The Use of Complex 1 as (Pre)Catalysts for Asymmetric Ring Opening Metathesis with a Cross Metathesis (AROM/CM) of Compound S1

Using a protective atmosphere of argon, a Schlenk vessel was loaded with the substrate S1 (32.8 mg, 0.2 mmol), styrene (41.7 mg, 0.4 mmol, 2 eq.) and dry deoxygenated tetrahydrofuran (1 mL). Next, solid carbene complex of ruthenium defined by Formula if (0.004 mmol, 2 mol %) was added. The mixture was stirred at a temperature of 24° C. for 24 hours.

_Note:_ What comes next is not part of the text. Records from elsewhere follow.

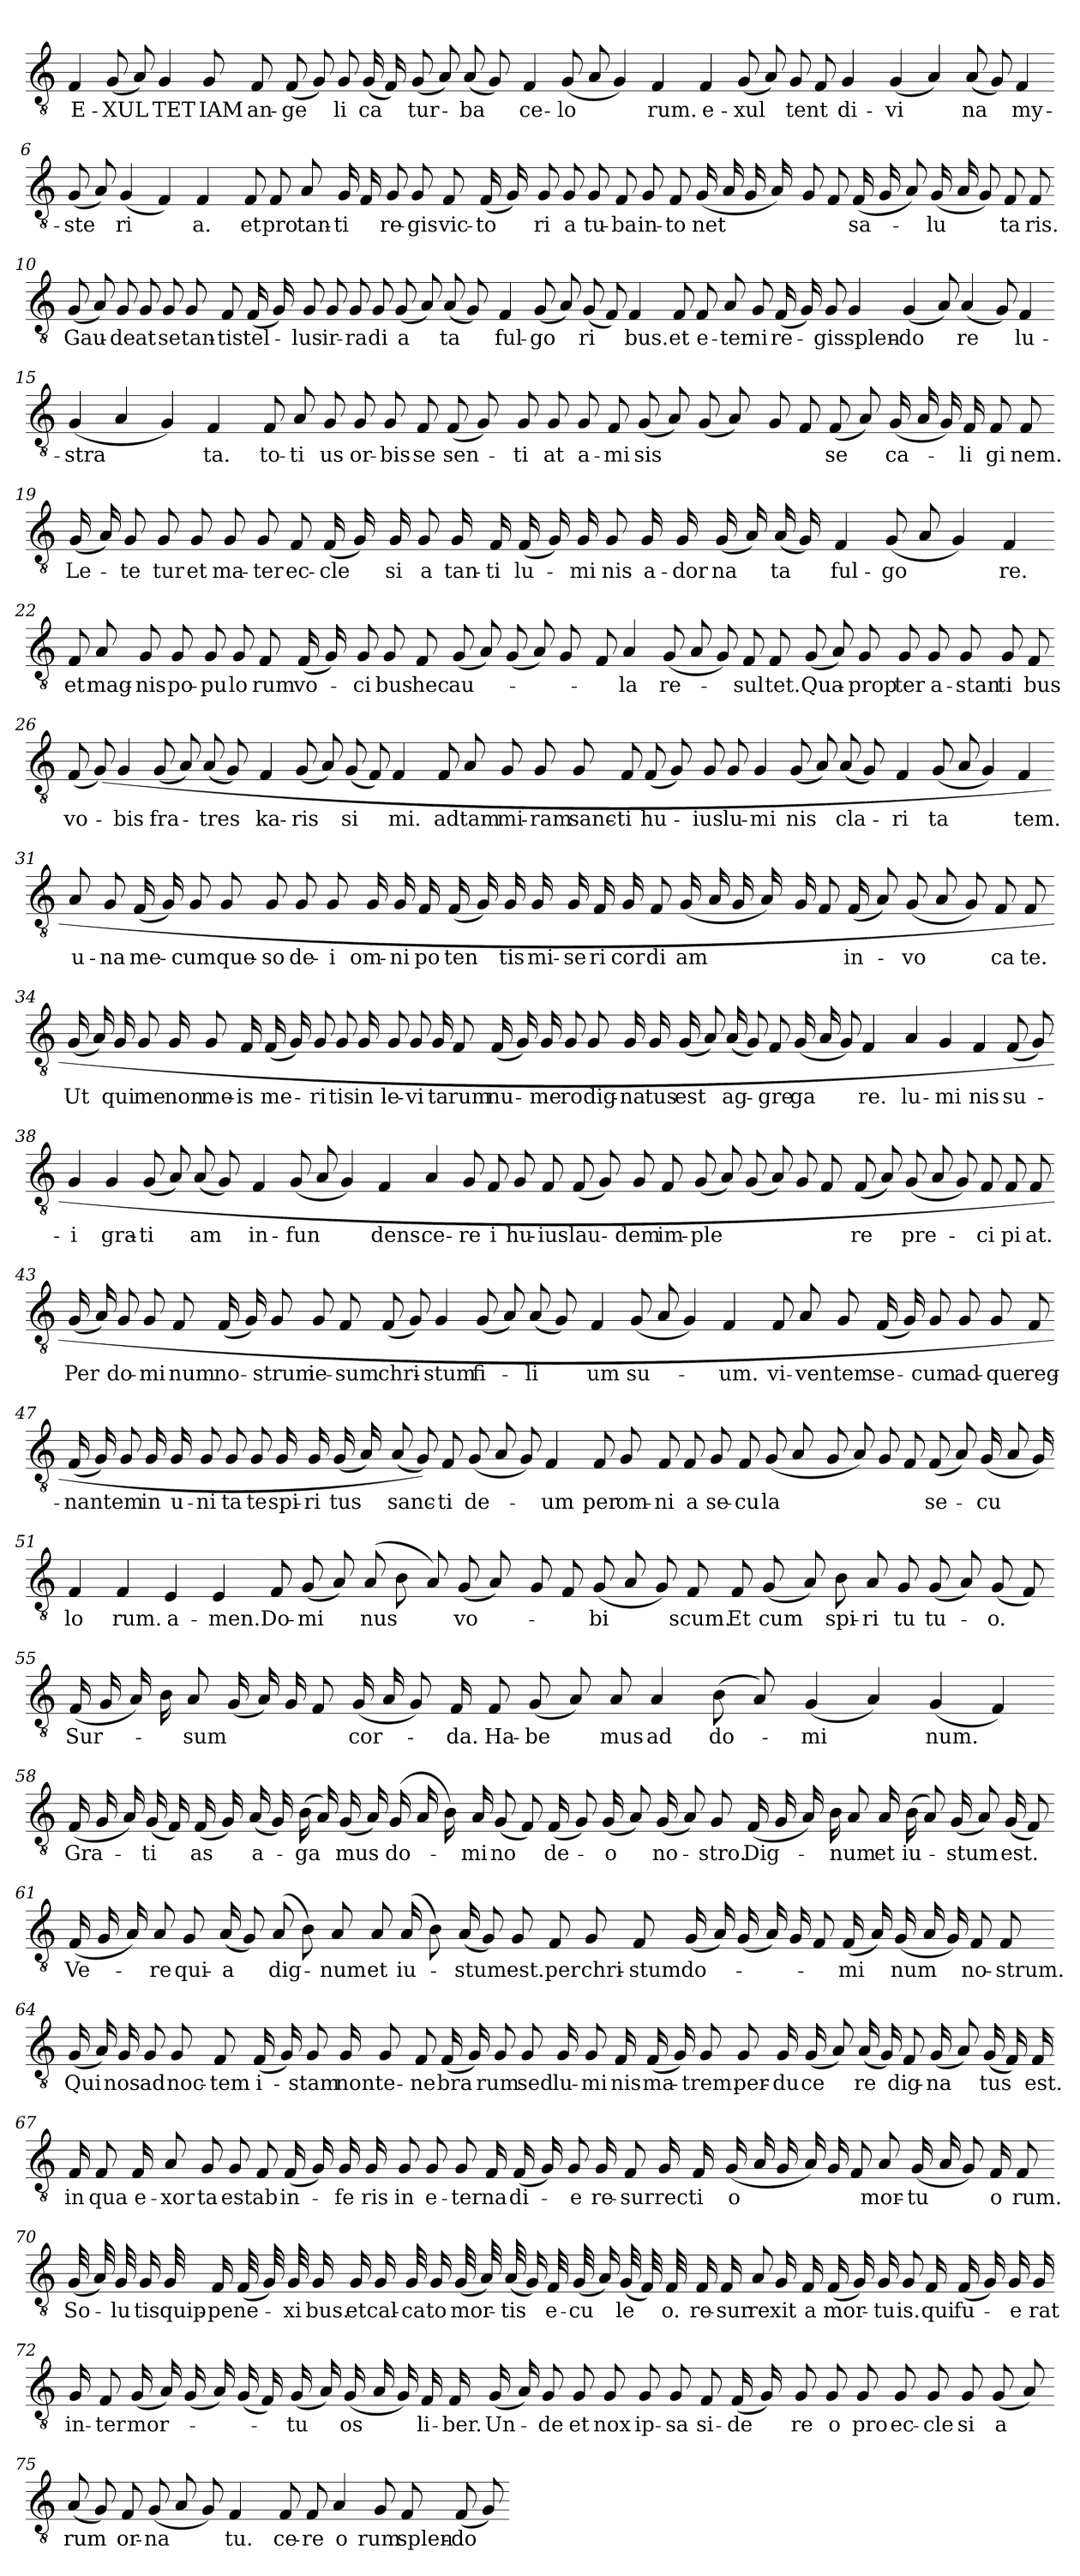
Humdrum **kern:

**kern	**text
*part1	*part1
*staff1	*staff1
*clefGv2	*
*k[]	*
=1	=1
4F	E-
(8G	XUL
8A)	.
4G	-TET
8G	IAM
8F	an-
=2-	=2-
(8F	ge
8G)	.
8G	li
(16G	-ca
16F)	.
(8G	tur-
8A)	.
(8A	-ba
8G)	.
=3-	=3-
4F	ce-
(8G	lo
8A	.
4G)	.
4F	-rum.
=4-	=4-
4F	e-
(8G	xul
8A)	.
8G	-tent
8F	.
4G	di-
=5-	=5-
(4G	vi
4A)	.
(8A	-na
8G)	.
4F	my-
=6-	=6-
(8G	ste
8A)	.
(4G	ri
4F)	.
4F	-a.
=7-	=7-
8F	et
8F	pro
8A	tan-
16G	-ti
16F	.
8G	re-
8G	-gis
8F	vic-
(16F	to
16G)	.
=8-	=8-
8G	ri
8G	-a
8G	tu-
8F	-ba
8G	in-
8F	to
(16G	-net
16A	.
16G	.
16A)	.
=9-	=9-
8G	.
8F	.
(16F	sa-
16G	.
8A)	.
(16G	lu
16A	.
8G)	.
8F	ta
8F	-ris.
=10-	=10-
(8G	Gau-
8A)	.
8G	de
8G	-at
8G	se
8G	tan-
8F	-tis
(16F	tel-
16G)	.
=11-	=11-
8G	-lus
8G	ir-
8G	ra
8G	di
(8G	a
8A)	.
(8A	-ta
8G)	.
=12-	=12-
4F	ful-
(8G	go
8A)	.
(8G	ri
8F)	.
4F	-bus.
=13-	=13-
8F	et
8F	e-
8A	ter
8G	-ni
(16F	re-
16G)	.
8G	-gis
4G	splen-
=14-	=14-
(4G	do
8A)	.
(4A	-re
8G)	.
4F	lu-
=15-	=15-
(4G	stra
4A	.
4G)	.
4F	-ta.
=16-	=16-
8F	to-
8A	ti
8G	-us
8G	or-
8G	-bis
8F	se
(8F	sen-
8G)	.
=17-	=17-
8G	ti
8G	-at
8G	a-
8F	mi
(8G	sis
8A)	.
(8G	.
8A)	.
=18-	=18-
8G	.
8F	.
(8F	-se
8A)	.
(16G	ca-
16A	.
16G)	.
16F	li
8F	gi
8F	-nem.
=19-	=19-
(16G	Le-
16A)	.
8G	te
8G	-tur
8G	et
8G	ma-
8G	-ter
8F	ec-
(16F	cle
16G)	.
=20-	=20-
16G	si
8G	-a
16G	tan-
16F	-ti
(16F	lu-
16G)	.
16G	mi
8G	-nis
16G	a-
16G	dor
(16G	na
16A)	.
(16A	-ta
16G)	.
=21-	=21-
4F	ful-
(8G	go
8A	.
4G)	.
4F	-re.
=22-	=22-
8F	et
8A	mag-
8G	-nis
8G	po-
8G	pu
8G	lo
8F	-rum
(16F	vo-
16G)	.
=23-	=23-
8G	ci
8G	-bus
8F	hec
(8G	au-
8A)	.
(8G	.
8A)	.
8G	.
=24-	=24-
8F	.
4A	-la
(8G	re-
8A	.
8G)	.
8F	sul
8F	-tet.
=25-	=25-
(8G	Qua-
8A)	.
8G	prop
8G	-ter
8G	a-
8G	stan
8G	ti
8F	-bus
=26-	=26-
(8F	vo-
(8G)	.
4G	-bis
(8G	fra-
8A)	.
(8A	-tres
8G)	.
=27-	=27-
4F	ka-
(8G	ris
8A)	.
(8G	si
8F)	.
4F	-mi.
=28-	=28-
8F	ad
8A	tam
8G	mi-
8G	-ram
8G	sanc-
8F	-ti
(8F	hu-
8G)	.
=29-	=29-
8G	-ius
8G	lu-
4G	mi
(8G	-nis
8A)	.
(8A	cla-
8G)	.
=30-	=30-
4F	ri
(8G	ta
8A	.
4G)	.
4F	-tem.
=31-	=31-
8A	u-
8G	-na
(16F	me-
16G)	.
8G	-cum
8G	que-
8G	-so
8G	de-
8G	-i
=32-	=32-
16G	om-
16G	ni
16F	po
(16F	ten
16G)	.
16G	-tis
16G	mi-
16G	se
16F	ri
16G	cor
8F	di
(16G	-am
16A	.
16G	.
16A)	.
=33-	=33-
16G	.
8F	.
(16F	in-
8A)	.
(8G	vo
8A	.
8G)	.
8F	ca
8F	-te.
=34-	=34-
(16G	Ut
16A)	.
16G	qui
8G	me
16G	non
8G	me-
16F	-is
(16F	me-
16G)	.
8G	ri
8G	-tis
16G	in
=35-	=35-
8G	le-
8G	vi
16G	ta
8F	-rum
(16F	nu-
16G)	.
16G	me
8G	-ro
8G	dig-
16G	na
16G	-tus
=36-	=36-
(16G	est
8A)	.
(16A	ag-
8G)	.
8F	gre
(16G	ga
16A	.
8G)	.
4F	-re.
=37-	=37-
4A	lu-
4G	mi
4F	-nis
(8F	su-
8G)	.
=38-	=38-
4G	-i
4G	gra-
(8G	ti
8A)	.
(8A	-am
8G)	.
=39-	=39-
4F	in-
(8G	fun
8A	.
4G)	.
4F	-dens.
=40-	=40-
4A	ce-
8G	re
8F	-i
8G	hu-
8F	-ius
(8F	lau-
8G)	.
=41-	=41-
8G	-dem
8F	im-
(8G	ple
8A)	.
(8G	.
8A)	.
8G	.
8F	.
=42-	=42-
(8F	-re
8A)	.
(8G	pre-
8A	.
8G)	.
8F	ci
8F	pi
8F	-at.
=43-	=43-
(16G	Per
16A)	.
8G	do-
8G	mi
8F	-num
(16F	no-
16G)	.
8G	-strum
8G	ie-
8F	-sum
=44-	=44-
(8F	chri-
8G)	.
4G	-stum
(8G	fi-
8A)	.
(8A	li
8G)	.
=45-	=45-
4F	-um
(8G	su-
8A	.
4G)	.
4F	-um.
=46-	=46-
8F	vi-
8A	ven
8G	-tem
(16F	se-
16G)	.
8G	-cum
8G	ad-
8G	-que
8F	reg-
=47-	=47-
(16F	nan
16G)	.
8G	-tem
16G	in
16G	u-
8G	ni
8G	ta
8G	-te
16G	spi-
16G	ri
(16G	-tus
16A)	.
=48-	=48-
(8A	sanc-
8G))	.
8F	-ti
(8G	de-
8A	.
8G)	.
4F	-um
=49-	=49-
8F	per
8G	om-
8F	ni
8F	-a
8G	se-
8F	cu
(8G	-la
8A	.
=50-	=50-
8G	.
8A)	.
8G	.
8F	.
(8F	se-
8A)	.
(16G	cu
8A	.
16G)	.
=51-	=51-
4F	lo
4F	-rum.
4E	a-
4E	-men.
=52-	=52-
8F	Do-
(8G	mi
8A)	.
(8A	-nus
8B	.
8A)	.
(8G	vo-
8A)	.
=53-	=53-
8G	.
8F	.
(8G	bi
8A	.
8G)	.
8F	-scum.
8F	Et
(8G	cum
=54-	=54-
8A)	.
8B	spi-
8A	ri
8G	-tu
(8G	tu-
8A)	.
(8G	-o.
8F)	.
=55-	=55-
(16F	Sur-
16G	.
16A)	.
16B	.
8A	-sum
(16G	.
16A)	.
16G	.
8F	.
(16G	cor-
16A	.
8G)	.
16F	-da.
=56-	=56-
8F	Ha-
(8G	be
8A)	.
8A	-mus
4A	ad
(8B	do-
8A)	.
=57-	=57-
(4G	mi
4A)	.
(4G	-num.
4F)	.
=58-	=58-
(16F	Gra-
16G	.
16A)	.
(16G	ti
16F)	.
(16F	-as
16G)	.
(16A	a-
16G)	.
(16B	ga
16A)	.
(16G	-mus
16A)	.
(16G	do-
16A	.
16B)	.
=59-	=59-
16A	mi
(8G	-no
8F)	.
(16F	de-
8G)	.
(16G	-o
8A)	.
(16G	no-
8A)	.
8G	-stro.
=60-	=60-
(16F	Dig-
16G	.
16A)	.
16B	.
8A	-num
16A	et
(16B	iu-
8A)	.
(16G	-stum
8A)	.
(16G	est.
8F)	.
=61-	=61-
(16F	Ve-
16G	.
16A)	.
8A	-re
8G	qui-
(16A	-a
8G)	.
(8A	dig-
8B)	.
8A	-num
=62-	=62-
8A	et
(16A	iu-
8B)	.
(16A	-stum
8G)	.
8G	est.
8F	per
8G	chri-
8F	-stum
=63-	=63-
(16G	do-
16A)	.
(16G	.
16A)	.
16G	.
8F	.
(16F	mi
16A)	.
(16G	-num
16A	.
16G)	.
8F	no-
8F	-strum.
=64-	=64-
(16G	Qui
16A)	.
16G	nos
8G	ad
8G	noc-
8F	-tem
(16F	i-
16G)	.
8G	-stam
16G	non
8G	te-
=65-	=65-
8F	ne
(16F	bra
16G)	.
8G	-rum
8G	sed
16G	lu-
8G	mi
16F	-nis
(16F	ma-
16G)	.
8G	-trem.
=66-	=66-
8G	per-
16G	du
(16G	ce
8A)	.
(16A	-re
16G)	.
8F	dig-
(16G	na
8A)	.
(16G	-tus
16F)	.
16F	est.
=67-	=67-
16F	in
8F	qua
16F	e-
8A	xor
8G	-ta
8G	est
8F	ab
(16F	in-
16G)	.
16G	fe
16G	-ris
=68-	=68-
8G	in
8G	e-
8G	ter
16F	-na
(16F	di-
16G)	.
8G	-e
16G	re-
8F	sur
16G	rec
16F	ti
=69-	=69-
(16G	-o
16A	.
16G	.
16A)	.
16G	.
8F	.
8A	mor-
(16G	tu
16A	.
8G)	.
16F	o
8F	-rum.
=70-	=70-
(32G	So-
32A)	.
32G	lu
16G	-tis
32G	quip-
16F	-pe
(32F	ne-
32G)	.
32G	xi
16G	-bus.
16G	et
16G	cal-
32G	ca
16G	-to
(32G	mor-
32A)	.
(32A	-tis
16G)	.
32F	e-
(32G	cu
16A)	.
(32G	le
32F)	.
32F	-o.
=71-	=71-
16F	re-
16F	sur
8A	re
16G	-xit
16F	a
(16F	mor-
16G)	.
16G	tu
8G	-is.
16F	qui
(16F	fu-
16G)	.
16G	e
16G	-rat
=72-	=72-
16G	in-
8F	-ter
(16G	mor-
16A)	.
(16G	.
16A)	.
(16G	.
16F)	.
(16G	tu
16A)	.
(16G	-os
16A	.
16G)	.
16F	li-
16F	-ber.
=73-	=73-
(16G	Un-
16A)	.
8G	-de
8G	et
8G	nox
8G	ip-
8G	-sa
8F	si-
(16F	de
16G)	.
=74-	=74-
8G	re
8G	-o
8G	pro
8G	ec-
8G	cle
8G	si
(8G	a
8A)	.
=75-	=75-
(8A	-rum
8G)	.
8F	or-
(8G	na
8A	.
8G)	.
4F	-tu.
=76-	=76-
8F	ce-
8F	re
4A	o
8G	-rum
8F	splen-
(8F	do
8G)	.
=-	=-
*-	*-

After this time ethyl-vinyl ether (0.5 mL) was added and after 30 minutes mixture was evaporated. The product P1 was isolated using column chromatography on a silica gel (ethyl acetate/cyclohexane=1:4 v/v). The product was analyzed using high performance liquid chromatography with a chiral column (Chiralcel® OJ, n-hexane/isopropanol=1:1 v/v; 0.7 ml/min; 254 nm). Colourless solid (40 mg, 75%), ee=67%.

EXAMPLE VII

The Use of Complex 1 as a (Pre)Catalyst for Asymmetric Ring Opening Metathesis with a Cross Metathesis (AROM/CM) of Compound S2

Using a protective atmosphere of argon, a Schlenk vessel was loaded with the substrate S2 (13.0 mg, 0.1 mmol), 4-vinyloanizol (26.8 mg, 0.2 mmol, 2 eq.) and dry deoxygenated tetrahydrofuran (0.5 mL). Next, solid carbene complex of ruthenium defined by Formula 1e (0.005 mmol, 5 mol %) was added. The mixture was stirred at a temperature 24° C. for 24 hours. After this time ethyl-vinyl ether (0.5 mL) was added and after 30 minutes mixture was evaporated. The product P2 was isolated using column chromatography on a silica gel (ethyl acetate/cyclohexane=5:95 v/v). The product was analyzed using high performance liquid chromatography with chiral column (Chiralcel® OD-H, n-hexane; 1.0 ml/min; 254 nm). Colourless oil (21 mg, 79%), ee=48%.